The death of Libyan military dictator Muammar Gaddafi has closed yet another chapter of autocratic rulers in the Arab world. Death, even of an undesirable person, is not something to be happy about or celebrate. Especially the gruesome manner in which Gaddafi was done to death has raised many eyebrows and questions.
He came to power 42 years back and ruled with an iron fist. He was by nature impulsive, maverick and cruelly repressive and mercilessly used his power to suppress any challenge to his autocratic methods.
He is the third Arab autocrat to go; the first and second being Zein al-Abedin of Tunisia, who took refuge in Saudi Arabia, and the second Hosni Mubarak, who resigned and has been put on trial. Gaddafi had eight long months to resign or reconcile yet he preferred a violent end.
Libya has a limited population of 70 lakh and annual revenue of 100 billion dollars from oil alone. Had this been properly utilised, Gaddafi could have done great constructive work in Arab and other poor countries. But he used this fabulous wealth for questionable and self-aggrandising objectives.

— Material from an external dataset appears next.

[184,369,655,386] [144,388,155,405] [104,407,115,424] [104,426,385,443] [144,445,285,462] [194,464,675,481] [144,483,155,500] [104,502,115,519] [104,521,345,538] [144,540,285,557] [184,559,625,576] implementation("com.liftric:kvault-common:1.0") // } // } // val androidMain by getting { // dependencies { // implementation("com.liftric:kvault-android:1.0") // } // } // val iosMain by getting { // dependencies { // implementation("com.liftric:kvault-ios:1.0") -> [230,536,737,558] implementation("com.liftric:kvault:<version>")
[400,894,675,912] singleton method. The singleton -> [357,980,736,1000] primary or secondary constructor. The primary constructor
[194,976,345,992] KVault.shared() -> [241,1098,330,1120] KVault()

Libyans under him had neither freedom nor human rights. They had to face persecution, sham trials and summary executions. That is why Libyans are jubilantly celebrating his exit. Prophet Muhammad (peace and blessings of Allah be to him) said that your worst rulers are those who hate you and you hate them. Unfortunately this applies to Late Gaddafi and a number of others.
The road ahead for Libya is full of great dangers. The National Transitional Council (NTC) is faced with multiple tasks of keeping the country united, restructuring governance, and reconstructing the badly damaged country. It has another formidable duty of resisting the western vultures who are after its oil. The former colonialists are not much concerned with either the rights of Libyans or introduction of democracy. Their primary concern is oil. It is a formidable challenge for NTC to resist a fresh wave of colonial adventurism.
After violent fall of Gaddafi the Arab world’s attention is shifting to Syria and Yemen whose ruthless dictators are constantly refusing to read the writing on the wall. Each of them is credited with killing 3,000 peaceful demonstrators. It is better if they mend their ways before they end their days.
Muslim countries should have adopted a proactive strategy and facilitated peaceful transition in the troubled brother countries but there does not appear to be any discernible activity on their part.
One who rules with brute force is subdued with greater brutality. If violence can triumph peace can be more victorious. Let peace be given a chance before violence sweeps.